__WHAT NEEDS TO BE DONE__
If a line in the listing below has the string "middle", copy it out.

__INFORMATION GIVEN__

== Segment start ==

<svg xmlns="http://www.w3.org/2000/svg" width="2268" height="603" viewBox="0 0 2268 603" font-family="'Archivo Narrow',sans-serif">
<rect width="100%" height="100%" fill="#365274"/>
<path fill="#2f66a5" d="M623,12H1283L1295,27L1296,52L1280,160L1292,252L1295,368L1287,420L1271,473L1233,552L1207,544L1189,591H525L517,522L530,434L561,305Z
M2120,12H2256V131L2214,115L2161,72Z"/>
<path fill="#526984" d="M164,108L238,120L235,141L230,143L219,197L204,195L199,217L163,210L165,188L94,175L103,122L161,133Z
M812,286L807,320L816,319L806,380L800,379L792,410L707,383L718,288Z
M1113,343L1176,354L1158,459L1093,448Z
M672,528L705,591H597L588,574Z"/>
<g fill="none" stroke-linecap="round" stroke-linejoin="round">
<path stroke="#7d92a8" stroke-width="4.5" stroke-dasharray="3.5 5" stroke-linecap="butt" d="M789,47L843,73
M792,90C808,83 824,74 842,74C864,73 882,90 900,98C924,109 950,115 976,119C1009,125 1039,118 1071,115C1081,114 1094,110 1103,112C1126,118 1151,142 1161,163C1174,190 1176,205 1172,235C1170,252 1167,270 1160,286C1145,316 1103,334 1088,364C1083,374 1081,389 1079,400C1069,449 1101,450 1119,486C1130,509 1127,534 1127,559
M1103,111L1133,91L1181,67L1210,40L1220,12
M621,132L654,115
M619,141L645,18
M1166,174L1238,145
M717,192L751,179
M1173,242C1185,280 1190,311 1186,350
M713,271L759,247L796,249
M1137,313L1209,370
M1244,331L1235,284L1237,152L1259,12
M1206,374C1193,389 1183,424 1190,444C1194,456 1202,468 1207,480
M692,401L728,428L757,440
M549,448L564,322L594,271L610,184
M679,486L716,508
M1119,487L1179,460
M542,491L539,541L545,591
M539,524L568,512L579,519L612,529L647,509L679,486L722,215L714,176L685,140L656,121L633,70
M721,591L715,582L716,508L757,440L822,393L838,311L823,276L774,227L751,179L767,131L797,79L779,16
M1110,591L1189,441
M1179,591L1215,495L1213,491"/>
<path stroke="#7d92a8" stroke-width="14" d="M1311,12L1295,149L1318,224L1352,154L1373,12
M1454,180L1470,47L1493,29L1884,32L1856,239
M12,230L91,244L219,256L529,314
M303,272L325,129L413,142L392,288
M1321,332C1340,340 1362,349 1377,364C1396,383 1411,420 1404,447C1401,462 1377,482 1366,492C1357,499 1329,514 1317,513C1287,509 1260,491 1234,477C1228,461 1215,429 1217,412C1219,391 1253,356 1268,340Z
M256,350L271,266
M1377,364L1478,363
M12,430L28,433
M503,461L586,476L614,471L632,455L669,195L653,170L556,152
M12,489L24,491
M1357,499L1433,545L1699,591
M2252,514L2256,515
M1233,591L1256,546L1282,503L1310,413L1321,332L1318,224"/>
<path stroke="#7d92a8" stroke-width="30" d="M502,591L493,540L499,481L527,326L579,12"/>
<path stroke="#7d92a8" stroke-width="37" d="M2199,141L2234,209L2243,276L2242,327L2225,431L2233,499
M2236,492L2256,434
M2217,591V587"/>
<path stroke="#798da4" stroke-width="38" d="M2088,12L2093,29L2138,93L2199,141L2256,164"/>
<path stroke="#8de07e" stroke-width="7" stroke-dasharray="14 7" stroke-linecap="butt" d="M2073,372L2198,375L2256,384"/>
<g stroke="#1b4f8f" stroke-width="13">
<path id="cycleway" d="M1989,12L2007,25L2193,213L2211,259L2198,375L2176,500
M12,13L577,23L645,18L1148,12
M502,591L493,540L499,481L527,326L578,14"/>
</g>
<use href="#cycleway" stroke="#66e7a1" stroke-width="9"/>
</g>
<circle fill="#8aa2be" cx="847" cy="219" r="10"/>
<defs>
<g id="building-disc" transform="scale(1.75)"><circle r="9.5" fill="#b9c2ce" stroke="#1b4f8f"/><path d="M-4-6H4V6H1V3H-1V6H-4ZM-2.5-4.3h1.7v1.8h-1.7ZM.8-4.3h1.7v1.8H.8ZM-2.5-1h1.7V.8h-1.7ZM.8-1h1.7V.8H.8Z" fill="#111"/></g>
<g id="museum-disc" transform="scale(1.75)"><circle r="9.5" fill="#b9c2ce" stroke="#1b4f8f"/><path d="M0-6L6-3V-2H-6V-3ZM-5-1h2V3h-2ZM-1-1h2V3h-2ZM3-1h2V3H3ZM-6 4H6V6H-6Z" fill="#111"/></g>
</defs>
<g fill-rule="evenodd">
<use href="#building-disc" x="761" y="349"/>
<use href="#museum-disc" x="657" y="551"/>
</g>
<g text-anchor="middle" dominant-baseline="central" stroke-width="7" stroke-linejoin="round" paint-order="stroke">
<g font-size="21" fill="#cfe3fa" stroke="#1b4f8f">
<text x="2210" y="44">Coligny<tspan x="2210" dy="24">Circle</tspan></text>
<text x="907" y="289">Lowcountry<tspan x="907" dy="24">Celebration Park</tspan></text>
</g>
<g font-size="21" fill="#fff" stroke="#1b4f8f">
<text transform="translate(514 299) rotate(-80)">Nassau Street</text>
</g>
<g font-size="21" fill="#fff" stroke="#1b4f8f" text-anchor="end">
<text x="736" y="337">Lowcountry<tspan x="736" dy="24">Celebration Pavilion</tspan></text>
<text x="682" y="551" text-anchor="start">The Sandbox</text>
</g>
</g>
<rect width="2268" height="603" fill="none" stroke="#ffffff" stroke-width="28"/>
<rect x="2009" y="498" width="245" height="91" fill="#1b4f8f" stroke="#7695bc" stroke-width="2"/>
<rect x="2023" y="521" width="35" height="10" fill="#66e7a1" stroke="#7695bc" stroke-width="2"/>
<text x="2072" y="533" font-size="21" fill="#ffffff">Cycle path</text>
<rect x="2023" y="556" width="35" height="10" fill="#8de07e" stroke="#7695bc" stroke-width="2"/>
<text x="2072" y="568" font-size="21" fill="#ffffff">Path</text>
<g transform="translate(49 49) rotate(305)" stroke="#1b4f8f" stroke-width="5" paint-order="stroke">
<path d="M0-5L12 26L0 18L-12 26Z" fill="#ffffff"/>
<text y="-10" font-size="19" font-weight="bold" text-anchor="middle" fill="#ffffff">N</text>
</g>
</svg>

== Segment end ==

__RESULT__
<g text-anchor="middle" dominant-baseline="central" stroke-width="7" stroke-linejoin="round" paint-order="stroke">
<text y="-10" font-size="19" font-weight="bold" text-anchor="middle" fill="#ffffff">N</text>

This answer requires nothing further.